Ces deux missions ont un point commun majeur : les personnes détenues concernées sont classées en escorte 1 et seront pourtant prises en charge par seulement deux agents.
Cette situation ne peut plus être regardée avec légèreté.
Depuis les événements dramatiques que nous avons tous en tête, l’administration ne cesse de renforcer les exigences en matière de sécurité. La note DGAP du 16 mars 2026 en est une nouvelle illustration : toujours plus de moyens de contrainte, toujours plus de prescriptions, toujours plus d’obligations pour les agents sur le terrain.

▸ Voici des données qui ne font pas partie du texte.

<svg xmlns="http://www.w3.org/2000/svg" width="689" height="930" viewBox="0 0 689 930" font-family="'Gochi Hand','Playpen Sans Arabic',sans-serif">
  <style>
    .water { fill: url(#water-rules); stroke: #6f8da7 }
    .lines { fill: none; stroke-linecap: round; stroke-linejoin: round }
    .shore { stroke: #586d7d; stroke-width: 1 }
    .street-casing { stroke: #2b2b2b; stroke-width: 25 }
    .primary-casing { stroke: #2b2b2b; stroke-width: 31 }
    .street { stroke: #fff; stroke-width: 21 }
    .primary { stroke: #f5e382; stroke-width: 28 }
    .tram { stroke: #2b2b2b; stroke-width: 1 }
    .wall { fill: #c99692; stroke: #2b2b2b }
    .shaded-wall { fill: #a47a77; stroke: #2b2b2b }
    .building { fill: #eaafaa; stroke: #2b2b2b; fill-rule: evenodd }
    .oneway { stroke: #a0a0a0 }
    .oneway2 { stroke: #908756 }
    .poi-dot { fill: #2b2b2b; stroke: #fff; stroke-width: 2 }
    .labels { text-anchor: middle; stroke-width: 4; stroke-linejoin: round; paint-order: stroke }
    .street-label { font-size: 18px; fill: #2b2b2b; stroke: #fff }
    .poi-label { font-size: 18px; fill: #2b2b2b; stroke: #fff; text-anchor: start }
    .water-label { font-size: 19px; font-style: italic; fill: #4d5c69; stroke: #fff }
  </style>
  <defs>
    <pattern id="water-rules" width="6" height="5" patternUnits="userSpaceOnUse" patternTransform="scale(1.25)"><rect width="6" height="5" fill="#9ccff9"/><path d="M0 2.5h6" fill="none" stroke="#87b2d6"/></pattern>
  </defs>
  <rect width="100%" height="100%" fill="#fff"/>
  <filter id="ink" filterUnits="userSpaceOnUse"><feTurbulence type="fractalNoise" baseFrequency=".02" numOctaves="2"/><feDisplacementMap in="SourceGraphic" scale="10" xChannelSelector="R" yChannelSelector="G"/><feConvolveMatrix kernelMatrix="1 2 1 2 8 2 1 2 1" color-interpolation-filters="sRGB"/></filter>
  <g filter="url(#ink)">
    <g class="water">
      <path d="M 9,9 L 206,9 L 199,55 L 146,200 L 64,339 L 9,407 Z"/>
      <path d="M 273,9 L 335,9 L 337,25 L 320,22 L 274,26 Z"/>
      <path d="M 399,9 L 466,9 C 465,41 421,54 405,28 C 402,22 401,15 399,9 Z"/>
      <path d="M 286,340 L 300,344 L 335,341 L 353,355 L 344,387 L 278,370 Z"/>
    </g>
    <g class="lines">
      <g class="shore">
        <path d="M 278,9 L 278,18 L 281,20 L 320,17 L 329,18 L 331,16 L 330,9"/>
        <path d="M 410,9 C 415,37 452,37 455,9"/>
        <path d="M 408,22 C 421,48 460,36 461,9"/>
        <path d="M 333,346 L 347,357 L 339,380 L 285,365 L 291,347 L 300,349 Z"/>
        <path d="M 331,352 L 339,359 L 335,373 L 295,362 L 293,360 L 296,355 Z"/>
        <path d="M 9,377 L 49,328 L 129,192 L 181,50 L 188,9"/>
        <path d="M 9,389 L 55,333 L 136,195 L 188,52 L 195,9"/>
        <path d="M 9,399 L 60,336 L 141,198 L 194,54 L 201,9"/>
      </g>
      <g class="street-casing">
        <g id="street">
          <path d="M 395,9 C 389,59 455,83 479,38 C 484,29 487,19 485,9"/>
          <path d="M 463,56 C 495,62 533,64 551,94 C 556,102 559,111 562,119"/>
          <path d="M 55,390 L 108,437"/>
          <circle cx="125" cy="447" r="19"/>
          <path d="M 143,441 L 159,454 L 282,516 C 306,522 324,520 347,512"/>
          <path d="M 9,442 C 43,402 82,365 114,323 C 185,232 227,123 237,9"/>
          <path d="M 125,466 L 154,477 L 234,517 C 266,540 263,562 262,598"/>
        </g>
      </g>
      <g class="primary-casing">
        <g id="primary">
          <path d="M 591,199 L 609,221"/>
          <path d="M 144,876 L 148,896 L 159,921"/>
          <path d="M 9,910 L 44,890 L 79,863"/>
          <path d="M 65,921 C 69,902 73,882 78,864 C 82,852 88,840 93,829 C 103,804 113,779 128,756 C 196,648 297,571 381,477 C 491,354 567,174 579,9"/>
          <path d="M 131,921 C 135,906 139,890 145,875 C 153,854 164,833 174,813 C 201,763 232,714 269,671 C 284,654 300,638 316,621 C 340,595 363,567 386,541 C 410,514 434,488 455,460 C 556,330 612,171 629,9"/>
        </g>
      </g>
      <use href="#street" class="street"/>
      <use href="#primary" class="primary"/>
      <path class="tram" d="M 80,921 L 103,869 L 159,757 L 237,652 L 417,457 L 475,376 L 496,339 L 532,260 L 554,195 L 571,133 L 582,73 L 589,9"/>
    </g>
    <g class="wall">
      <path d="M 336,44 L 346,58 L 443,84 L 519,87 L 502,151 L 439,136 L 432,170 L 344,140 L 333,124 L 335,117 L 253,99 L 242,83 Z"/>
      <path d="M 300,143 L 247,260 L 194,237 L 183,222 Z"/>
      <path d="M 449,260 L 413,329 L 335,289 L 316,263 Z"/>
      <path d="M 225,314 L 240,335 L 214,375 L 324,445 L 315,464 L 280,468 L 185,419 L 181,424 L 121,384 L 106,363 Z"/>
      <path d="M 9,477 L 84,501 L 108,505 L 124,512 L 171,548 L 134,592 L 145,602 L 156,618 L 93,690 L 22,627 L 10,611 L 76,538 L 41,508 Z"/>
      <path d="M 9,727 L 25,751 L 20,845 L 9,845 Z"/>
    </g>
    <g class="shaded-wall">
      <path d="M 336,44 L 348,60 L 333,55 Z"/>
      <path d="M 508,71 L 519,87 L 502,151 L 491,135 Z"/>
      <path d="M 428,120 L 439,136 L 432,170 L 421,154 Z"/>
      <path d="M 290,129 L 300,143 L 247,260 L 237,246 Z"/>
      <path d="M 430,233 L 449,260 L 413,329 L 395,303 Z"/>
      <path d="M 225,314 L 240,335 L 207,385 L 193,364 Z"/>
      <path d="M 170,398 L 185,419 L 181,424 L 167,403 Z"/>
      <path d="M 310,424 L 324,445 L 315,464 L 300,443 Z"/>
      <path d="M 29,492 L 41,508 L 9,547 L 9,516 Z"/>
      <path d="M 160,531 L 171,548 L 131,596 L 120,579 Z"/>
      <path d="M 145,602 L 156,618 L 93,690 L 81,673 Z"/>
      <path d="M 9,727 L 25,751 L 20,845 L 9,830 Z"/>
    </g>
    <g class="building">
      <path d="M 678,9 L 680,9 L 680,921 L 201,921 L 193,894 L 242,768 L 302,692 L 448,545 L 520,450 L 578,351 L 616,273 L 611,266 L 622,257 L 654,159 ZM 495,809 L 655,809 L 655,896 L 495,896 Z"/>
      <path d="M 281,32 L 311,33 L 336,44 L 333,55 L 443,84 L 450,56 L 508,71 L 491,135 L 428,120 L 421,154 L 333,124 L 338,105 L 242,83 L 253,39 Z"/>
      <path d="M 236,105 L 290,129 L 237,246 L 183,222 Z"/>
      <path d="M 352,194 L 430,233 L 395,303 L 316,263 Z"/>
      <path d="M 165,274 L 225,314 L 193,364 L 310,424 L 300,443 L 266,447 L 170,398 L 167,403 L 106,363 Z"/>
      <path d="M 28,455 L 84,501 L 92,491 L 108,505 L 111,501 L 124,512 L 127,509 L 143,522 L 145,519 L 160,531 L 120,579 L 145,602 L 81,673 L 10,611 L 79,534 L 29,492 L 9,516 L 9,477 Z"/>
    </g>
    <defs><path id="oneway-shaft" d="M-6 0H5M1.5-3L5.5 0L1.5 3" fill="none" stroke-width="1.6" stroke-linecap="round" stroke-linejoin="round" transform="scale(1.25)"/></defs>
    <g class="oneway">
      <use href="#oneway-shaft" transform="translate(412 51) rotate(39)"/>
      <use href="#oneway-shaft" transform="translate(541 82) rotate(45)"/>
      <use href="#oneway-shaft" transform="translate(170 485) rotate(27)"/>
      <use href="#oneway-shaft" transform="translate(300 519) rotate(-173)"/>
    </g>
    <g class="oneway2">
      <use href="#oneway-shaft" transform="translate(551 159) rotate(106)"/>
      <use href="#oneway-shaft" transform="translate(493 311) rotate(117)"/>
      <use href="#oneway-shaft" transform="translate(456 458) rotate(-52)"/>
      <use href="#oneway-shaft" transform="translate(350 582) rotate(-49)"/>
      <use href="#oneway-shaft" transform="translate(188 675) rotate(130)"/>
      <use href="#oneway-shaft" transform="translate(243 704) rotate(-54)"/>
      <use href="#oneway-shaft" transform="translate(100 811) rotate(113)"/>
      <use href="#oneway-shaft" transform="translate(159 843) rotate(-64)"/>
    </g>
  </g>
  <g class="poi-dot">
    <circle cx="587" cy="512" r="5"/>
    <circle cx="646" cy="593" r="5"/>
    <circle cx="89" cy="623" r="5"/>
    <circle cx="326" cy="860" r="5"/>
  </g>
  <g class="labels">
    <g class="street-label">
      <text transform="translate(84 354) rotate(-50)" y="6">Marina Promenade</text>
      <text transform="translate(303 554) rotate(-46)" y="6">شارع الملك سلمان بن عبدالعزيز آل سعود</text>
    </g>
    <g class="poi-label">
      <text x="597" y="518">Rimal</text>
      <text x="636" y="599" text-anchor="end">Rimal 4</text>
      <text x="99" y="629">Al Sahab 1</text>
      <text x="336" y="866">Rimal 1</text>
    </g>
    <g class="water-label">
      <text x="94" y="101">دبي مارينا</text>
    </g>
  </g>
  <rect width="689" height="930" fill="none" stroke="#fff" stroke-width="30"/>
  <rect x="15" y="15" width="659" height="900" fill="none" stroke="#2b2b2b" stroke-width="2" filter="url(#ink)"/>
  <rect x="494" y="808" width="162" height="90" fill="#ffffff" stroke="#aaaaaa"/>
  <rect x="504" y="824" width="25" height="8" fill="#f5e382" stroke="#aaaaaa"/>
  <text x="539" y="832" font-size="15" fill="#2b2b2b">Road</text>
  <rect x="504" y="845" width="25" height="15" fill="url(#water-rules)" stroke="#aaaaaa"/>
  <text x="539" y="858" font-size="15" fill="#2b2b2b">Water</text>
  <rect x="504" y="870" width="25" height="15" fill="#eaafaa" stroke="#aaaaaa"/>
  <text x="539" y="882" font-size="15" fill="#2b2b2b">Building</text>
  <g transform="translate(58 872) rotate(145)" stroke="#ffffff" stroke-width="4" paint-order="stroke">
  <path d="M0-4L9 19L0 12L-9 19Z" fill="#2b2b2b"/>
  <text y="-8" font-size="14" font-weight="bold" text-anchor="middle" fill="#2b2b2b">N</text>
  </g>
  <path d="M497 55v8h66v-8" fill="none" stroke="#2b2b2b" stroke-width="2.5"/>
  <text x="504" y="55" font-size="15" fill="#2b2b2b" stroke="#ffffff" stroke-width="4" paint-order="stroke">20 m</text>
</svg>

Mais dans le même temps, l’administration continue de cautionner des escortes à deux agents, en se retranchant derrière une période transitoire dont chacun sait qu’elle ne règle rien sur le fond.
Il y a là une contradiction flagrante.
D’un côté, on explique aux personnels qu’il faut renforcer les moyens matériels, durcir les pratiques et accroître le niveau de contrainte. De l’autre, on continue à faire partir des équipages à deux, comme si le risque pouvait être relativisé au seul motif qu’il s’agit d’une escorte 1.
L’UFAP UNSa Justice PREJ Muret le rappelle clairement : le risque d’évasion, d’agression, d’incident ou de rupture sécuritaire existe à tous les niveaux d’escorte.
Si l’administration estime elle-même que le modèle des escortes à deux agents n’est plus suffisamment protecteur au point d’y mettre fin à compter de 2028, alors elle ne peut pas, dans le même temps, continuer à banaliser ces départs aujourd’hui comme s’ils ne posaient aucun problème.
On ne peut pas exiger toujours plus des agents sur le plan matériel et procédural, tout en maintenant des organisations de service qui les exposent humainement.
C’est tout le paradoxe de la période actuelle : toujours plus de contraintes matérielles, mais toujours pas les moyens humains à la hauteur.
L’UFAP UNSa Justice PREJ Muret déplore cette incohérence et cette manière de traiter les missions extérieures avec une vision à géométrie variable de la sécurité.
L’UFAP UNSa Justice PREJ Muret exige une préparation rigoureuse des missions, une lecture cohérente des risques, et surtout une politique de sécurité qui ne s’arrête pas aux seuls moyens de contrainte, mais qui intègre enfin pleinement la question des effectifs.
Parce qu’en matière d’extractions, la sécurité ne peut pas être pensée à moitié.
Elle doit être réelle, complète et cohérente.